The Post-it notes that line your computer monitor may seem pretty commonplace, but it turns out that there's a lot more going on than we realized when it comes to making them stick.

For decades, researchers in the field of contact mechanics thought they had a good handle on how certain types of materials make adhesive contact. But a new study from the lab of Prof. Eric Dufresne, published in the Proceedings of the National Academy of Sciences, finds that the classic model doesn't always apply. The results have potential for more than just a better sticky note; it could be used to advance the field of medical implants and other applications.

The classic theory of contact mechanics, first posited in the 1970s, describe adhesion as a competition between adhesion energy and elasticity. Adhesion energy drives materials to try to conform to each other to make as much contact as possible, and elasticity resists the deformation required to make that happen.

However, these theories don't account for surface tension, which is a factor when it comes to the very soft materials observed in the PNAS study. Surface tension adds an additional resistance to deformation on top of the resistance provided by elasticity, by causing the material to resist any stretching that creates extra surface area. In a similar phenomenon, surface tension causes liquid droplets to stay in spherical shapes that minimize surface area.

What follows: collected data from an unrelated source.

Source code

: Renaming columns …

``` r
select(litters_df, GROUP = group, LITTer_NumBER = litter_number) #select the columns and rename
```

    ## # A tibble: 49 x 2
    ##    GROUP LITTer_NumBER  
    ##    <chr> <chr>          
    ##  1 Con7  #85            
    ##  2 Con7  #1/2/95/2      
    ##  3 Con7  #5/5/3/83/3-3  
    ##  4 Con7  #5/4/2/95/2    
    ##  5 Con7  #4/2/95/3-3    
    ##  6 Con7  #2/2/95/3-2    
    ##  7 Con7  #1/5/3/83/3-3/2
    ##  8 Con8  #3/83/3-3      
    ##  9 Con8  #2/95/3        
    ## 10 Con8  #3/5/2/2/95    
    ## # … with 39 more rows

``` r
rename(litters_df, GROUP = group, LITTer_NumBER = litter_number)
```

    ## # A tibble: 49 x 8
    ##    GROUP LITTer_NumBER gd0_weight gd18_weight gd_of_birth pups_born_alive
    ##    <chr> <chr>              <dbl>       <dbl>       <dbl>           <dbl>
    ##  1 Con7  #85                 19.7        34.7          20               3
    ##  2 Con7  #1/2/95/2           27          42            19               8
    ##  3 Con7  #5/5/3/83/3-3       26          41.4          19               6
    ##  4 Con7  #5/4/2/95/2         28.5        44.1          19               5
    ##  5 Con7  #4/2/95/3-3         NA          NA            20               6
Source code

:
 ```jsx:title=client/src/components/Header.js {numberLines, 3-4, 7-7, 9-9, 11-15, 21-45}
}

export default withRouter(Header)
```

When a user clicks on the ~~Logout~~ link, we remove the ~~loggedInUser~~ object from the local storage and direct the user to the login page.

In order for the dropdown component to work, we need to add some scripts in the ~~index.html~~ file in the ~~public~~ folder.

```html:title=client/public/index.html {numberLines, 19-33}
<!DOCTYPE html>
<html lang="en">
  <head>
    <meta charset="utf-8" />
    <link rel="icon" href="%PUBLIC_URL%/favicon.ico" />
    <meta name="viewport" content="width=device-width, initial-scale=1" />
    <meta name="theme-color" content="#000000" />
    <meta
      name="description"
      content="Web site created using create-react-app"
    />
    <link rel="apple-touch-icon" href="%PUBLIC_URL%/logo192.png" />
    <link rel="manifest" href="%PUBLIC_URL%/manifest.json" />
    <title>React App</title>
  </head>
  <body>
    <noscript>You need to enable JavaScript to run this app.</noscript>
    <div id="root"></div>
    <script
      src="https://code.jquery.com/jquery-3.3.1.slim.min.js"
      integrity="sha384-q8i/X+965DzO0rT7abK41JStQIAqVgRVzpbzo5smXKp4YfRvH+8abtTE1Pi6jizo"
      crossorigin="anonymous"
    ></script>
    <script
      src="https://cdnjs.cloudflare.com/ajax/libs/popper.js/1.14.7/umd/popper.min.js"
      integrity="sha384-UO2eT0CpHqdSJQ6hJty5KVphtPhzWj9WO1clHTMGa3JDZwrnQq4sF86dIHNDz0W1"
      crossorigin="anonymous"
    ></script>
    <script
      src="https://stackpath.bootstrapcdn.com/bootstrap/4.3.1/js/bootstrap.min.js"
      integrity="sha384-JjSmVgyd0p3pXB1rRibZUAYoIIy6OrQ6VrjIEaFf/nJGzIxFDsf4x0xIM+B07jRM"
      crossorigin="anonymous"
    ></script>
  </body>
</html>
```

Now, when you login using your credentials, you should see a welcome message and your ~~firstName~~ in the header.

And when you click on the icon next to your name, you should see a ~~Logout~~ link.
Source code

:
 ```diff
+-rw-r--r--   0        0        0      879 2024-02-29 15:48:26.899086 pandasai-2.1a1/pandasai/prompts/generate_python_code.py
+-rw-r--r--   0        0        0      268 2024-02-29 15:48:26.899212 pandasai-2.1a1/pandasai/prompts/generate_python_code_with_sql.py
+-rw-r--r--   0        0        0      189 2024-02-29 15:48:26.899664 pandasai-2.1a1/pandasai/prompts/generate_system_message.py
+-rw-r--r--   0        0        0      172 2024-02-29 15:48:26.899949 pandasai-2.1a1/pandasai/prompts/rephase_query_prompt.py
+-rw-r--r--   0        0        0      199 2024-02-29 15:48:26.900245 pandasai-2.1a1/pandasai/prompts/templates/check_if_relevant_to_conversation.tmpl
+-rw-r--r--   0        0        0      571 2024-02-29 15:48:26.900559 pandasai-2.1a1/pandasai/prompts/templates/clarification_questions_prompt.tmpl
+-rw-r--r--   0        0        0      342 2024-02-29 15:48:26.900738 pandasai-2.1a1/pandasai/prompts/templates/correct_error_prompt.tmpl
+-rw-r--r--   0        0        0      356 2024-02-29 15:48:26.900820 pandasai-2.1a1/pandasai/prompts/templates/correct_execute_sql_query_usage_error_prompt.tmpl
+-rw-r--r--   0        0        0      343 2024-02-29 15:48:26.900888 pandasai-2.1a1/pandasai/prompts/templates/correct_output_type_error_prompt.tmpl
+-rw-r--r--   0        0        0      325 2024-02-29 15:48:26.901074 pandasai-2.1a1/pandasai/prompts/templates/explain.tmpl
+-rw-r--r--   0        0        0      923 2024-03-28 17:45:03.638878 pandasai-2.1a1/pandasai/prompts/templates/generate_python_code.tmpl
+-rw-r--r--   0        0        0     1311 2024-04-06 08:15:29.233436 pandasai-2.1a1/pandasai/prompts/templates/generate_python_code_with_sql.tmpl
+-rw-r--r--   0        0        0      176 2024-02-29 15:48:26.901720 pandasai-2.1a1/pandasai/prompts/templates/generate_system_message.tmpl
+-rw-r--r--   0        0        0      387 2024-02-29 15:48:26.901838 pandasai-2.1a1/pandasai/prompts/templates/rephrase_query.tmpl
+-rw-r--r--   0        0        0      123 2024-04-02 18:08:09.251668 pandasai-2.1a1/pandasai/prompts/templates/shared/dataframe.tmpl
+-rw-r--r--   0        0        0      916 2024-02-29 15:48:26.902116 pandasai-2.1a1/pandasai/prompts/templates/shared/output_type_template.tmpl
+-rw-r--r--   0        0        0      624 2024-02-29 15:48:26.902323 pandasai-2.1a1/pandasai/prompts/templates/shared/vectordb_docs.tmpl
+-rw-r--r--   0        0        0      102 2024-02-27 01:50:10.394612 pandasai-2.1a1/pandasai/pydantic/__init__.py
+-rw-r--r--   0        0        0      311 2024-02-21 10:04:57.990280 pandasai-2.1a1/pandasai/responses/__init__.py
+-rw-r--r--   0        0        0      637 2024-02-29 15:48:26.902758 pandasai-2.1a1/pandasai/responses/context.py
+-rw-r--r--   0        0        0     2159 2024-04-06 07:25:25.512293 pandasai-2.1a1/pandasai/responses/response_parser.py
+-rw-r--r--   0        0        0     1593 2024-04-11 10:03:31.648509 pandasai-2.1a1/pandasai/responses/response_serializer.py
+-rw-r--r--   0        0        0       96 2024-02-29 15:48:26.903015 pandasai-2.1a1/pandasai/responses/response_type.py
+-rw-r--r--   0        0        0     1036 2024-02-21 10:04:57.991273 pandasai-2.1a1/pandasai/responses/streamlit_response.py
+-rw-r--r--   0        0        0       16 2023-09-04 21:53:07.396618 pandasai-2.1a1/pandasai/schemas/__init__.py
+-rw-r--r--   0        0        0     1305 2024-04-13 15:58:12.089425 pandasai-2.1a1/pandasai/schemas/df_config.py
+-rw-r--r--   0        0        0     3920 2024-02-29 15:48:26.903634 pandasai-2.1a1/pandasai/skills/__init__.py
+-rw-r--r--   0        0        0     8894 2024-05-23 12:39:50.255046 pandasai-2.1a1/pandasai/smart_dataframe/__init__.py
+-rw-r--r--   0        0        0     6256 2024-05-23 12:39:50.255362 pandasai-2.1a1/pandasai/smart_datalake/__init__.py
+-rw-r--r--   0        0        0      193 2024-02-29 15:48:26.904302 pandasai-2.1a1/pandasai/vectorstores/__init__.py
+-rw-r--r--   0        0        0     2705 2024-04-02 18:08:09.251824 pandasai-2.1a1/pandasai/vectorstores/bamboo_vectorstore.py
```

The researchers looked at what happens when rigid glass spheres, seven to 32 micrometers in radius, come into contact with a silicone gel. For the most part, a gel can be considered a single, homogenous material. But the researchers found that, at the area of contact between the gel and the spheres, the silicone separates into two phases. Even though fluids don't separate from silicone easily, some of the liquid comes out from the interior of the gel. This means that what was always thought of as a three-phase contact line — between air, the rigid solid [sphere], and the soft solid [gel] — is actually a four-phase contact zone in which air, the rigid solid, the gel and the liquid from inside the gel all meet.

"So you get an example of every type of contact line that we know about, or study," said Dr. Katharine E. Jensen, lead author of the paper, and a postdoctoral associate in the department of Mechanical Engineering & Materials Science. "Instead of having this single contact, as we've always been drawing this situation for 40 years, what we're seeing now with the gels is you actually get a four-phase contact zone with three contact lines." 

Although the results go against conventional thinking, she said, they also make intuitive sense. "I've had a lot of people in the field say 'I never would have thought it would have done that, but now that you've shown it, of course it does that.'"

The next step, Jensen said, is to see what happens in similar experiments when a force is pulling the objects apart. "The engineering of adhesives is about how long do you want it to stick, how well do you want it to stick, and how heavy of an object can it hold? These are all thing you worry about in designing adhesives."